When Kerrey took his first wobbly steps outside the hospital, he learned how the country was coming to view the war. The G.I. generation came home from World War II to a grateful, admiring nation. The boys of Vietnam were called baby killers. Kerrey heard it in Philadelphia, at a movie theater. "Somebody said something very ugly," he once said. "I don't remember the exact words, but very ugly and very hurtful."
Unsure what to do next, Kerrey headed to Stanford University, intending to get an M.B.A. He withdrew before class started and moved across the bay to Berkeley.
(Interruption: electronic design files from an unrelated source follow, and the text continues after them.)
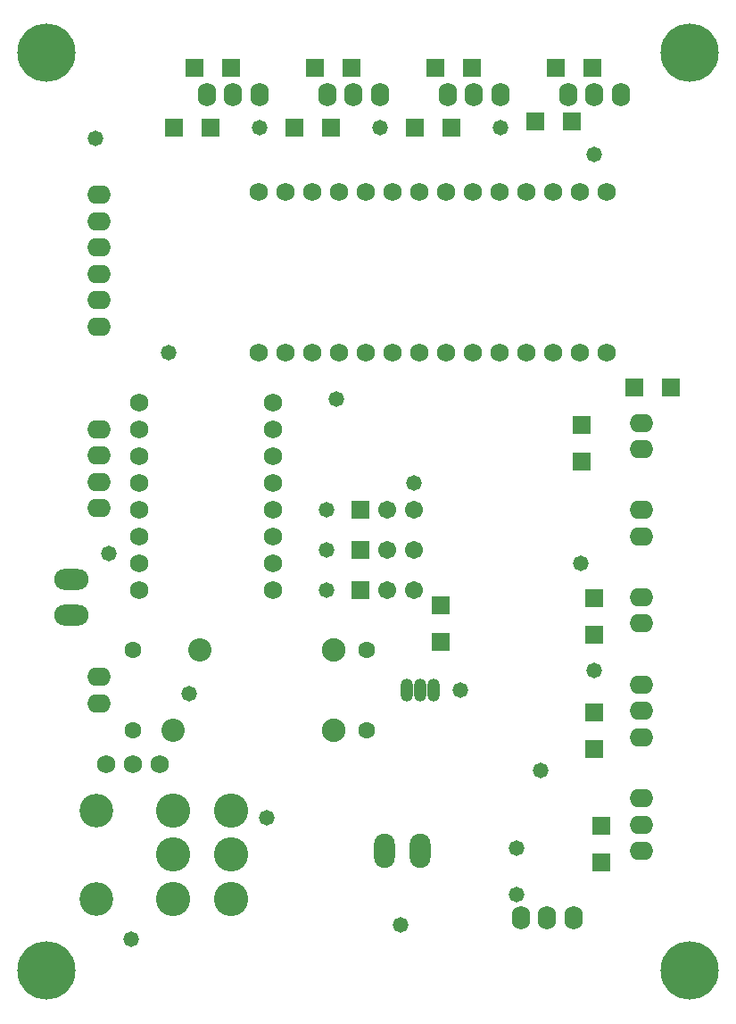
<source format=gbs>
G04 Layer_Color=16711935*
%FSLAX25Y25*%
%MOIN*%
G70*
G01*
G75*
%ADD39R,0.06706X0.06706*%
%ADD40R,0.06706X0.06706*%
%ADD41O,0.06800X0.08800*%
%ADD42O,0.08800X0.06800*%
%ADD43O,0.04737X0.08674*%
%ADD44O,0.04737X0.08674*%
%ADD45C,0.06800*%
%ADD46O,0.12800X0.07800*%
%ADD47C,0.12611*%
%ADD48C,0.12800*%
%ADD49C,0.06706*%
%ADD50C,0.08674*%
%ADD51C,0.08800*%
%ADD52C,0.06312*%
%ADD53C,0.21745*%
%ADD54O,0.07800X0.12800*%
%ADD55C,0.05800*%
D39*
X211614Y215551D02*
D03*
Y201772D02*
D03*
X216437Y150827D02*
D03*
Y137047D02*
D03*
X218937Y52047D02*
D03*
Y65827D02*
D03*
X158937Y134547D02*
D03*
Y148327D02*
D03*
X216437Y94547D02*
D03*
Y108327D02*
D03*
D40*
X231299Y229331D02*
D03*
X245079D02*
D03*
X194390Y328937D02*
D03*
X208169D02*
D03*
X215669Y348937D02*
D03*
X201890D02*
D03*
X149390Y326437D02*
D03*
X163169D02*
D03*
X170669Y348937D02*
D03*
X156890D02*
D03*
X104390Y326437D02*
D03*
X118169D02*
D03*
X125669Y348937D02*
D03*
X111890D02*
D03*
X59390Y326437D02*
D03*
X73169D02*
D03*
X80669Y348937D02*
D03*
X66890D02*
D03*
X128937Y153937D02*
D03*
Y168937D02*
D03*
Y183937D02*
D03*
D41*
X226279Y338937D02*
D03*
X216437D02*
D03*
X206594D02*
D03*
X181280D02*
D03*
X171437D02*
D03*
X161594D02*
D03*
X136279D02*
D03*
X126437D02*
D03*
X116595D02*
D03*
X91280D02*
D03*
X81437D02*
D03*
X71595D02*
D03*
X208622Y31437D02*
D03*
X198779D02*
D03*
X188937D02*
D03*
D42*
X233937Y206437D02*
D03*
Y216280D02*
D03*
Y173937D02*
D03*
Y183780D02*
D03*
Y141437D02*
D03*
Y151279D02*
D03*
X31437Y252224D02*
D03*
Y262067D02*
D03*
Y271909D02*
D03*
Y281752D02*
D03*
Y291595D02*
D03*
Y301437D02*
D03*
Y213937D02*
D03*
Y204095D02*
D03*
Y194252D02*
D03*
Y184409D02*
D03*
Y121437D02*
D03*
Y111594D02*
D03*
X233937Y76122D02*
D03*
Y66280D02*
D03*
Y56437D02*
D03*
Y118622D02*
D03*
Y108780D02*
D03*
Y98937D02*
D03*
D43*
X156437Y116437D02*
D03*
D44*
X151437D02*
D03*
X146437D02*
D03*
D45*
X46437Y153937D02*
D03*
Y163937D02*
D03*
Y173937D02*
D03*
Y183937D02*
D03*
Y193937D02*
D03*
Y203937D02*
D03*
Y213937D02*
D03*
Y223937D02*
D03*
X96437D02*
D03*
Y213937D02*
D03*
Y203937D02*
D03*
Y193937D02*
D03*
Y183937D02*
D03*
Y173937D02*
D03*
Y163937D02*
D03*
Y153937D02*
D03*
X43937Y88937D02*
D03*
X33937D02*
D03*
X53937D02*
D03*
X90921Y242500D02*
D03*
Y302500D02*
D03*
X100921D02*
D03*
X110921D02*
D03*
X120921D02*
D03*
X130921D02*
D03*
X140921D02*
D03*
X150921D02*
D03*
X160921D02*
D03*
X170921D02*
D03*
X180921D02*
D03*
X190921D02*
D03*
X200921D02*
D03*
X210921D02*
D03*
X220921D02*
D03*
Y242500D02*
D03*
X210921D02*
D03*
X200921D02*
D03*
X190921D02*
D03*
X180921D02*
D03*
X170921D02*
D03*
X160921D02*
D03*
X150921D02*
D03*
X140921D02*
D03*
X130921D02*
D03*
X120921D02*
D03*
X110921D02*
D03*
X100921D02*
D03*
D46*
X20937Y157823D02*
D03*
Y144437D02*
D03*
D47*
X30315Y38583D02*
D03*
Y71653D02*
D03*
D48*
X80709D02*
D03*
Y38583D02*
D03*
X59055D02*
D03*
Y55118D02*
D03*
Y71653D02*
D03*
X80709Y55118D02*
D03*
D49*
X138937Y153937D02*
D03*
X148937D02*
D03*
X138937Y168937D02*
D03*
X148937D02*
D03*
X138937Y183937D02*
D03*
X148937D02*
D03*
D50*
X58937Y101437D02*
D03*
X68937Y131437D02*
D03*
D51*
X118937D02*
D03*
Y101437D02*
D03*
D52*
X131437Y131437D02*
D03*
Y101437D02*
D03*
X43937Y131437D02*
D03*
Y101437D02*
D03*
D53*
X251969Y11811D02*
D03*
X11811D02*
D03*
X251969Y354331D02*
D03*
X11811D02*
D03*
D54*
X138051Y56437D02*
D03*
X151437D02*
D03*
D55*
X187500Y57500D02*
D03*
Y40000D02*
D03*
X120000Y225000D02*
D03*
X30000Y322500D02*
D03*
X93937Y68937D02*
D03*
X43307Y23622D02*
D03*
X216437Y123937D02*
D03*
X143937Y28937D02*
D03*
X91437Y326437D02*
D03*
X136437D02*
D03*
X181437D02*
D03*
X216437Y316437D02*
D03*
X148937Y193937D02*
D03*
X116437Y183937D02*
D03*
Y168937D02*
D03*
Y153937D02*
D03*
X166437Y116437D02*
D03*
X211437Y163937D02*
D03*
X196437Y86437D02*
D03*
X65000Y115000D02*
D03*
X35000Y167500D02*
D03*
X57500Y242500D02*
D03*
M02*

</source>
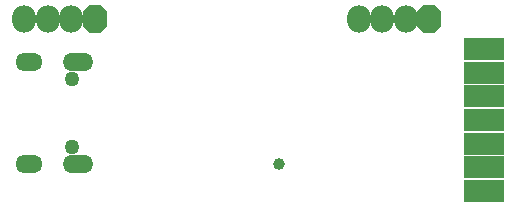
<source format=gbs>
G04*
G04 #@! TF.GenerationSoftware,Altium Limited,Altium Designer,20.0.12 (288)*
G04*
G04 Layer_Color=16711935*
%FSLAX25Y25*%
%MOIN*%
G70*
G01*
G75*
%ADD32R,0.13811X0.07512*%
%ADD33O,0.07906X0.09087*%
G04:AMPARAMS|DCode=34|XSize=79.06mil|YSize=90.87mil|CornerRadius=0mil|HoleSize=0mil|Usage=FLASHONLY|Rotation=180.000|XOffset=0mil|YOffset=0mil|HoleType=Round|Shape=Octagon|*
%AMOCTAGOND34*
4,1,8,0.01976,-0.04543,-0.01976,-0.04543,-0.03953,-0.02567,-0.03953,0.02567,-0.01976,0.04543,0.01976,0.04543,0.03953,0.02567,0.03953,-0.02567,0.01976,-0.04543,0.0*
%
%ADD34OCTAGOND34*%

%ADD35C,0.04953*%
%ADD36O,0.09082X0.05937*%
%ADD37O,0.10263X0.05937*%
%ADD38C,0.03969*%
D32*
X161826Y15748D02*
D03*
Y23622D02*
D03*
Y31496D02*
D03*
Y39370D02*
D03*
Y47244D02*
D03*
Y55118D02*
D03*
Y62992D02*
D03*
D33*
X128038Y73125D02*
D03*
X120164D02*
D03*
X135912D02*
D03*
X24456Y73125D02*
D03*
X8708D02*
D03*
X16583D02*
D03*
D34*
X143786Y73125D02*
D03*
X32331Y73125D02*
D03*
D35*
X24605Y30303D02*
D03*
Y53059D02*
D03*
D36*
X10235Y24674D02*
D03*
X10234Y58689D02*
D03*
D37*
X26573Y24674D02*
D03*
Y58689D02*
D03*
D38*
X93506Y24801D02*
D03*
M02*

</source>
Somewhere in his mind was the idea he might teach, but "the larger purpose was recovery," he said. There Kerrey learned to read, really read, not the science texts of his college years but the great literature of life. The love of literature has sustained him ever since. Before the Democratic debates in 1992, when the other candidates were deep in their briefing books, Kerrey spent time with moody poetry, especially the lines of Robert Frost:
Word I was in the house alone Somehow must have gotten abroad Word I was in my life alone, Word I had no one left but God.